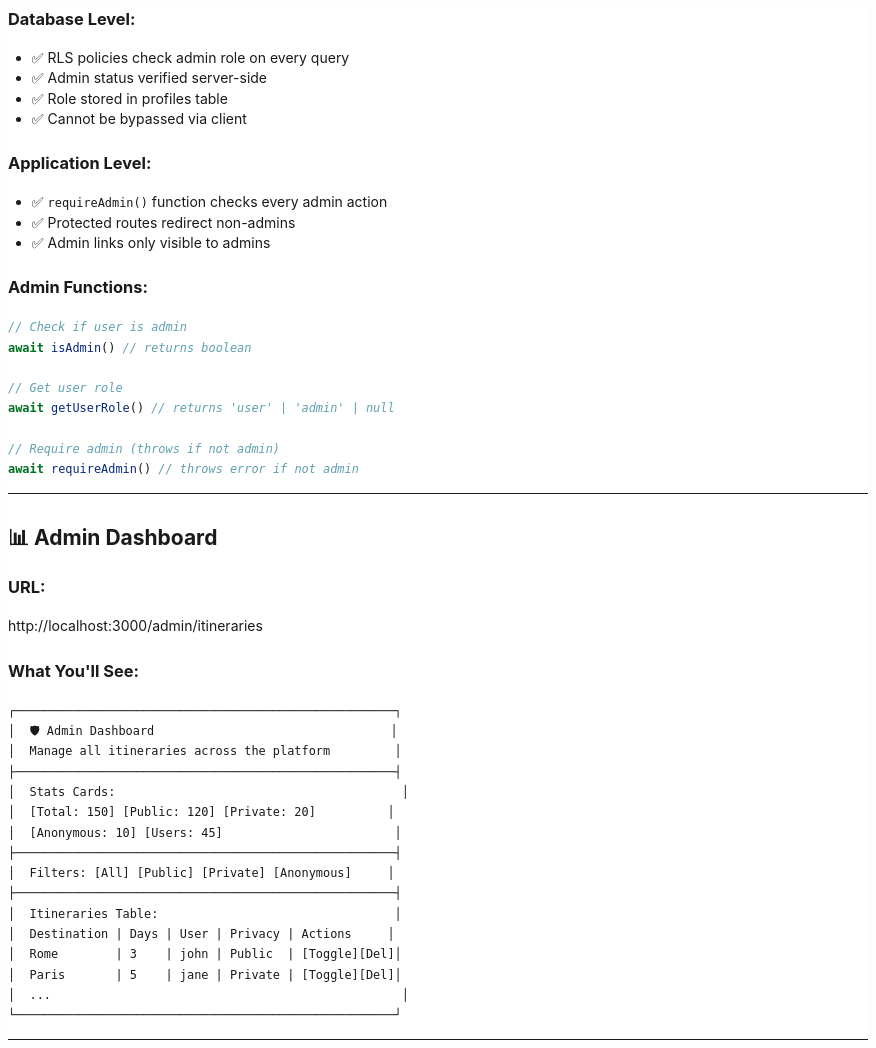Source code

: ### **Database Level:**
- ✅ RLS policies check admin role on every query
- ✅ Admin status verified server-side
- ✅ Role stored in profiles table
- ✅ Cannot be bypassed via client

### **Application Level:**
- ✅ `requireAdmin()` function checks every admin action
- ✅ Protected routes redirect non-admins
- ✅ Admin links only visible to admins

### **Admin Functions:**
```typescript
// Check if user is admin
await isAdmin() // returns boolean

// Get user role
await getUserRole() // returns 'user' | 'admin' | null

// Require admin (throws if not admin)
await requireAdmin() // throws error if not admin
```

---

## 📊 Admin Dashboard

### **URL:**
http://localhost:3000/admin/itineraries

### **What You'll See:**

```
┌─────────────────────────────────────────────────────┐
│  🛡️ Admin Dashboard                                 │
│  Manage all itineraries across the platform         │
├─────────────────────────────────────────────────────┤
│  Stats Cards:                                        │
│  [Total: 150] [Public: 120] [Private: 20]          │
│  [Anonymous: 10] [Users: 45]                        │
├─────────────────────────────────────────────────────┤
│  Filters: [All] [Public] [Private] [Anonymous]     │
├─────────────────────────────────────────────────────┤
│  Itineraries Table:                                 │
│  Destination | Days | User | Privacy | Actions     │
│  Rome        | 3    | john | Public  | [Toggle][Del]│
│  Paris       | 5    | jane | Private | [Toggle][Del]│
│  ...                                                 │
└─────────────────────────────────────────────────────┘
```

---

◆ **REQUIRED ACTION**
What is needed is every record above, returned exactly, with the pictures omitted.

◆ **YOUR RESPONSE**
Source code

: ### **Database Level:**
- ✅ RLS policies check admin role on every query
- ✅ Admin status verified server-side
- ✅ Role stored in profiles table
- ✅ Cannot be bypassed via client

### **Application Level:**
- ✅ `requireAdmin()` function checks every admin action
- ✅ Protected routes redirect non-admins
- ✅ Admin links only visible to admins

### **Admin Functions:**
```typescript
// Check if user is admin
await isAdmin() // returns boolean

// Get user role
await getUserRole() // returns 'user' | 'admin' | null

// Require admin (throws if not admin)
await requireAdmin() // throws error if not admin
```

---

## 📊 Admin Dashboard

### **URL:**
http://localhost:3000/admin/itineraries

### **What You'll See:**

```
┌─────────────────────────────────────────────────────┐
│  🛡️ Admin Dashboard                                 │
│  Manage all itineraries across the platform         │
├─────────────────────────────────────────────────────┤
│  Stats Cards:                                        │
│  [Total: 150] [Public: 120] [Private: 20]          │
│  [Anonymous: 10] [Users: 45]                        │
├─────────────────────────────────────────────────────┤
│  Filters: [All] [Public] [Private] [Anonymous]     │
├─────────────────────────────────────────────────────┤
│  Itineraries Table:                                 │
│  Destination | Days | User | Privacy | Actions     │
│  Rome        | 3    | john | Public  | [Toggle][Del]│
│  Paris       | 5    | jane | Private | [Toggle][Del]│
│  ...                                                 │
└─────────────────────────────────────────────────────┘
```

---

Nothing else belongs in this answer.